After college, I decided that before I settled into the corporate world I’d give freelancing a try. I expanded beyond music and for the next decade was a prolific writer, penning everything from investigative features on unsolved murders for San Diego Magazine to concert reviews and a pop music column for the Los Angeles Times.
I was oblivious to the birth of the home video business; I was too much into music. All that changed, however, when a Tower Video store popped up across the street from Tower Records, in what is now the parking lot for The Home Depot. A collector at heart, I liked the fact that I could buy movies, not just rent them. I still remember my first videocassette purchase: The Joe Louis Story, for $9.97. I bought more videos, mostly cheap public domain stuff, and picked up a free video magazine with reviews of new releases. I started renting videos, since that was the only way to watch newly released films at the time. I also started writing for the magazine, which gave me clips I later used to land my first job, in November 1991, at Video Store Magazine.

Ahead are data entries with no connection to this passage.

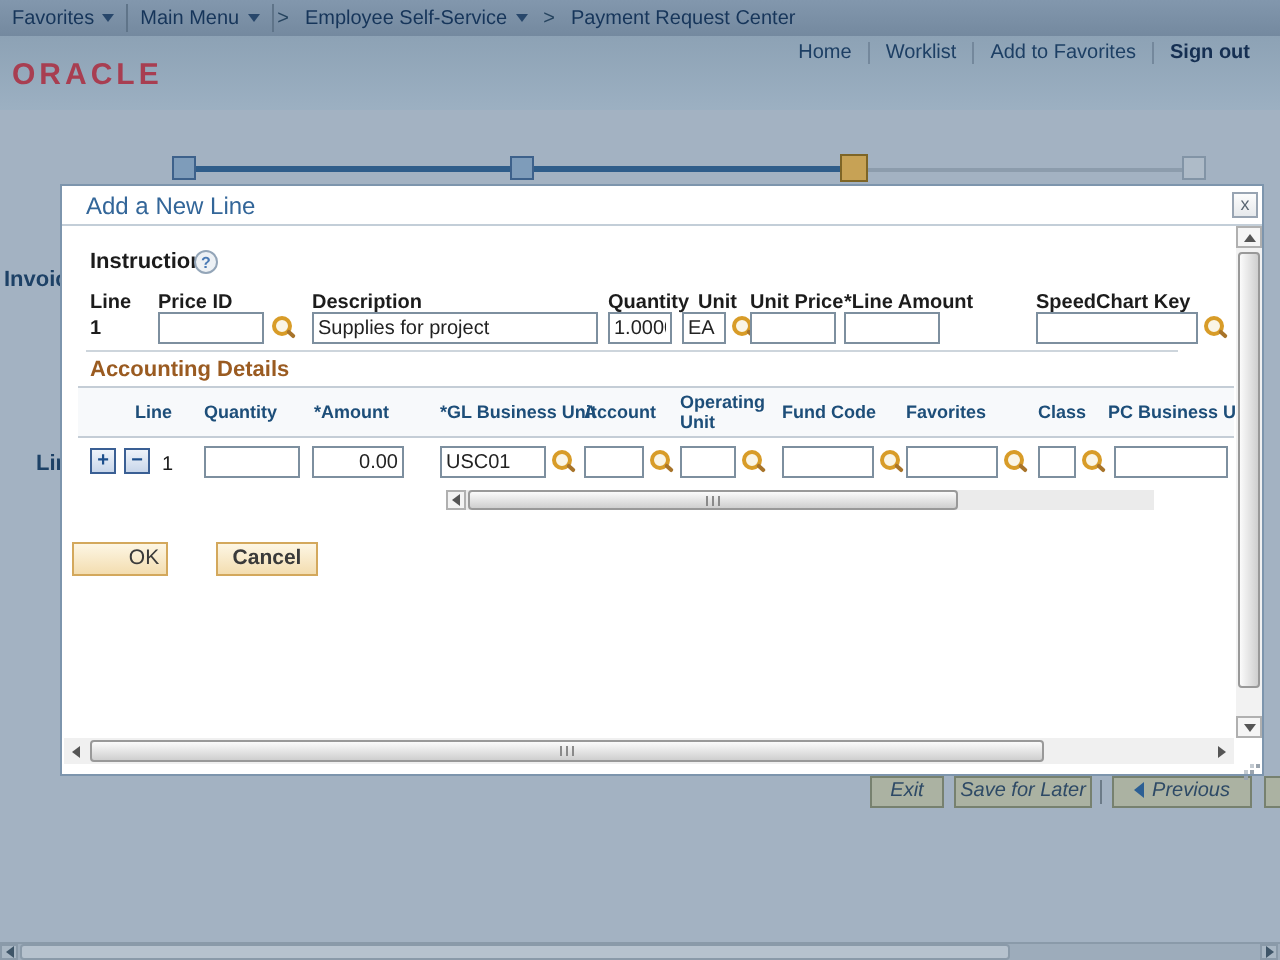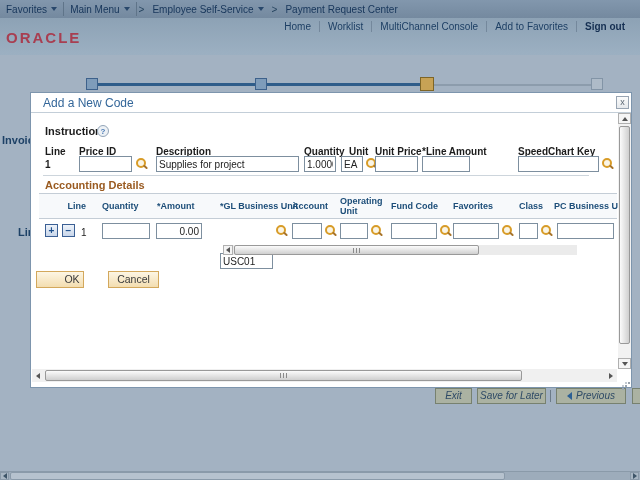--- a/index.html
+++ b/index.html
@@ -149,7 +149,6 @@
     <div class="util">
       <span class="link">Home</span>
       <span class="link">Worklist</span>
-      <span class="link">MultiChannel Console</span>
       <span class="link">Add to Favorites</span>
       <span class="link signout">Sign out</span>
     </div>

I got to know all the leading retailers, including John Thrasher, Tower’s video guy. I got to interview his boss, Russ Solomon himself. The video rental business was still booming; to my surprise, Solomon launched into a blistering attack on tape, calling it an “imperfect medium, a transition format.” The music industry had already transitioned from tape to digital disc – it was high time the home video industry did likewise, he told me.
That sparked my interest in getting movies on disc – a hot topic in the early 1990s. I watched and I chronicled the slow, bumpy path that eventually led to the launch of DVD in 1997. Before that, there was CD-I, a false start in which two discs were required for every movie, and oh by the way the blacks just didn’t come out right. And when the time came for DVD, I became one of the new format’s most enthusiastic champions. At the annual VSDA conventions, I frequently met with Warren Lieberfarb, the format’s chief architect, as well as the hand-picked cadre of like-minded industry leaders he surrounded himself with, Russ Solomon among them.
When DVD began to soar, I thought for sure Solomon, an early advocate of the sellthrough model, would prosper with it – but alas it was not to be. The mass merchants commandeered the business and used DVD as a loss leader to drive traffic into their stores. And Tower, already weakened on the music side by the record company’s bungled attempt to fight piracy by jacking up the list price of CDs and suing their customers, simply couldn’t take any more hits, particularly since the chain was saddled with debt from its too-swift expansion in the 1990s.
I remember seeing Solomon, in his trademark red-satin jacket, at a few more VSDA shows in the early 2000s, but before long it was all over. Tower went bankrupt for the second time in August 2006, and by the end of the year was in liquidation.
I never saw, or spoke with, Solomon again. But I think about him every time I drive by the old Tower Records building on Sunset – or the Tower Records across from the Sports Arena where I spent so much of my teenage life.
And if I had the chance to speak with him again, there’s no doubt what I would say: “Thank you.”